Merkle clients that advertise on Amazon spent 12% more on the retail giant's Sponsored Products ads in the second quarter, a slowdown from 19% growth in the previous quarter.

While spending growth on Amazon.com Inc.’s Sponsored Products and Sponsored Brands ad formats slowed in the second quarter, the retail giant’s ads continue to drive strong sales for retailers and brands, according to Merkle’s “Digital Marketing Report Q2 2019” that was released on Tuesday.

Spending on Sponsored Products—the keyword-targeted, cost-per-click ads that can either appear on the right-hand side or bottom of search results and product detail pages on desktop and mobile devices—rose 12% in the second quarter, a slowdown from 19% growth in the previous quarter, according to Merkle, which bases its findings on its clients that have worked with the digital marketing vendor for at least 19 months and have not significantly changed their strategic objective or product offerings. However, sales from the ad format jumped 102%, roughly in line with the 101% increase in the first quarter.

It was a similar story with Sponsored Brands, which are keyword-targeted, cost-per-click search ads that appear at the top of the first page of search results on desktop and mobile devices. Spending on the ad format fell 2%, a dramatic decrease from 77% growth in the previous quarter, thanks in large part to Amazon opening up more inventory last August. Plus, sales from Sponsored Brands rose 53%.

Sponsored Products are the dominant ad format on Amazon, accounting for 86% of all Amazon Marketing Services spending. Sponsored Brands accounted for 13% and Product Display ads around 1%. Product Display ads, which are not available to sellers, are cost-per-click ads aimed at helping drive sales and traffic to an Amazon product detail page.

Although advertising on Amazon is distinct from advertising on Google due to a variety of factors that include a limited advertiser set on Amazon and a broader range of queries on Google, Merkle examined the median conversion rate of all advertisers active on each format in the second quarter to identify key trends. Merkle found that Amazon’s Sponsored Products and Sponsored Brands have significantly higher conversion rates than Google Shopping ads; Sponsored Products’ conversion rate is 240% higher than Google Shopping ads and Sponsored Brands’ rate is 165% higher than Google Shopping ads. That largely reflects differences in the ways consumers use Amazon and Google; consumers turn to Amazon to buy while they’re more likely to use Google to shop around, Merkle says.

advertisement

Paid search

Total paid search spending grew 14% in the second quarter, which was a slight deceleration from the first quarter. That marked the sixth-straight quarter of paid search spending deceleration.

In line with that broader trend, Google search ad spending rose 15% year over year in the second quarter, which was down from 16% growth in the first quarter. Click volume growth (10%) slightly declined while the cost-per-click growth (4.5%) was relatively unchanged.

Page-level text extractions
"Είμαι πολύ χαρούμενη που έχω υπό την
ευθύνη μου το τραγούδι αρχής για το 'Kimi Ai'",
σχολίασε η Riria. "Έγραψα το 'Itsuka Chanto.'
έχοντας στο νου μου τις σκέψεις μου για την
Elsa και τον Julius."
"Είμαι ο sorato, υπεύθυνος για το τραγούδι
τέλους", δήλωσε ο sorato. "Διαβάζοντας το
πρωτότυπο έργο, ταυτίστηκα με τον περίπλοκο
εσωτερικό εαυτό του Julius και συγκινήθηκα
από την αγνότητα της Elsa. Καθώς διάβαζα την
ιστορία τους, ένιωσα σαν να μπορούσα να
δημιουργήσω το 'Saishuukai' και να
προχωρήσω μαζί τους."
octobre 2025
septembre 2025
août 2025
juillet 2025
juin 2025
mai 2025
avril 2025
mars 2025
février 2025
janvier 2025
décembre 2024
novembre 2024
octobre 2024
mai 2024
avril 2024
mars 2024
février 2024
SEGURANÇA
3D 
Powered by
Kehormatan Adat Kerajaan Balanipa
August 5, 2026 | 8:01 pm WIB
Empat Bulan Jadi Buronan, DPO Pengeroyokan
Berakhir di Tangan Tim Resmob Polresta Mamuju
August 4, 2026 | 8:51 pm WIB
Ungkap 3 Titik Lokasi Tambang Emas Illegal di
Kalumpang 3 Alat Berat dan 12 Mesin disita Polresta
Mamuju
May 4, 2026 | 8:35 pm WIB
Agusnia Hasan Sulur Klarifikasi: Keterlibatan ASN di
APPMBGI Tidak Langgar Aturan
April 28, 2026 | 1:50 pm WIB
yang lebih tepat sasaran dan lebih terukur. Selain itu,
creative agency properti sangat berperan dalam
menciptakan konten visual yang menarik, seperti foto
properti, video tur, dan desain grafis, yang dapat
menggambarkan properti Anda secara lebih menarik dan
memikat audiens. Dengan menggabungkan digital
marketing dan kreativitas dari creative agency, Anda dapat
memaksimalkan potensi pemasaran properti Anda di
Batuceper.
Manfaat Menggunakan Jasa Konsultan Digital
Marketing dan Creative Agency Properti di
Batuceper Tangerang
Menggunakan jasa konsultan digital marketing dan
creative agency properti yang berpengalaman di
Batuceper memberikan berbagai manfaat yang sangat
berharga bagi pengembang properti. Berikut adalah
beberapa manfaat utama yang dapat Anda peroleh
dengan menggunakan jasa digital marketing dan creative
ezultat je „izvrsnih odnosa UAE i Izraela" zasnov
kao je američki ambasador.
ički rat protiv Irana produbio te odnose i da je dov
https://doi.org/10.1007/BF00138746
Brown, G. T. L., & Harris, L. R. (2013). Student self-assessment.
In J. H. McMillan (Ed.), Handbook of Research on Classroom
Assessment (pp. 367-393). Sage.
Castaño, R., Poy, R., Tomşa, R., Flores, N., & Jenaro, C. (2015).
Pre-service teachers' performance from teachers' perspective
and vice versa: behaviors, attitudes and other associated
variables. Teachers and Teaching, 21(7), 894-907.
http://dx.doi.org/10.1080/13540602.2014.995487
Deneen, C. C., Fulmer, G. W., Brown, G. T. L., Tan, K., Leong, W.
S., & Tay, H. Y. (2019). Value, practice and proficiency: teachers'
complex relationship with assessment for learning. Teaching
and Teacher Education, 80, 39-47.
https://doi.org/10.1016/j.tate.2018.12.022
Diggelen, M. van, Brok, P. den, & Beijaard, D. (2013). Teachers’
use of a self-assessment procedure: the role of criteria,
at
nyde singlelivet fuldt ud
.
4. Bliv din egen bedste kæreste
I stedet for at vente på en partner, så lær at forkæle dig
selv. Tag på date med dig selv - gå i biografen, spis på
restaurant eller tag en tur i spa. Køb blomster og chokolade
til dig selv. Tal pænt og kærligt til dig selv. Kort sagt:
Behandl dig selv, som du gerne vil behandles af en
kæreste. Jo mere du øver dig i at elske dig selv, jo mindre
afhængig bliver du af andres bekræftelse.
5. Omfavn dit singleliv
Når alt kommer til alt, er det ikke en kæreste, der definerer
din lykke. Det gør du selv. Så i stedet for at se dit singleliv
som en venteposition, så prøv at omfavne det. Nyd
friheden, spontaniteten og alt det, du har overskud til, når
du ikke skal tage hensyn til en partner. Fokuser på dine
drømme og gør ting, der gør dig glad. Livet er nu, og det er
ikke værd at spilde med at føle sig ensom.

◆ Problems to solve
1) List the Amazon ad formats named in the article on Amazon advertising.
2) Revise the article on Amazon advertising, starting at the words "advertisement" and ending at "search spending deceleration.", so that "slowdown" stands wherever "deceleration" appears.

◆ Answers
1) Sponsored Products, Sponsored Brands, Product Display ads

2)
advertisement

Paid search

Total paid search spending grew 14% in the second quarter, which was a slight slowdown from the first quarter. That marked the sixth-straight quarter of paid search spending slowdown.